Suffolk County Executive Bellone Announces Prevention Efforts To Combat Prostate Cancer
Suffolk County Executive Steve Bellone announced on September 14th, 2018 that the H. Lee Dennison Building in Hauppauge will be lit up in the color blue as part of promotional efforts to encourage men to get screened for prostate cancer for National Prostate Cancer Awareness Month. Suffolk County will also be embarking on a public service announcement as well as partnering with various hospitals and health clinics to incentivize early detection, prevention and treatment.
“In Suffolk County we are committed to raising awareness about Prostate Cancer and the importance of regular doctor checkups, testing, and consultation because we know that early detection can save lives,” said Suffolk County Executive Steve Bellone. “Talk to your friends, family, and loved ones today about the importance of getting checked and taking control of their health.”

→ DATA SEGMENT

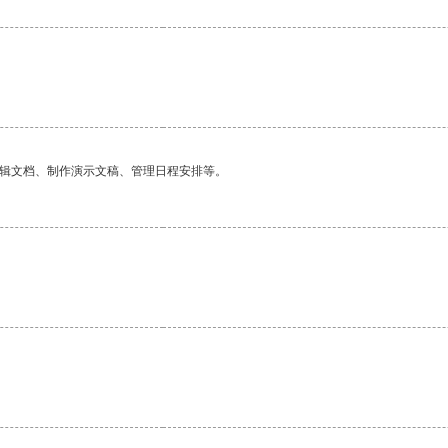
编辑文档、制作演示文稿、管理日程安排等。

→ LIST OF TASKS
1/ Translate this sentence from the prostate cancer announcement into Spanish: "Suffolk County will also be embarking on a public service announcement as well as partnering with various hospitals and health clinics to incentivize early detection, prevention and treatment."
2/ Return the passage of the prostate cancer announcement from "Suffolk County Executive Bellone" up to and including "prevention and treatment.", word for word.

→ RESULTS OF THE TASKS
1/ El condado de Suffolk también emprenderá un anuncio de servicio público y se asociará con varios hospitales y clínicas de salud para incentivar la detección temprana, la prevención y el tratamiento.

2/
Suffolk County Executive Bellone Announces Prevention Efforts To Combat Prostate Cancer
Suffolk County Executive Steve Bellone announced on September 14th, 2018 that the H. Lee Dennison Building in Hauppauge will be lit up in the color blue as part of promotional efforts to encourage men to get screened for prostate cancer for National Prostate Cancer Awareness Month. Suffolk County will also be embarking on a public service announcement as well as partnering with various hospitals and health clinics to incentivize early detection, prevention and treatment.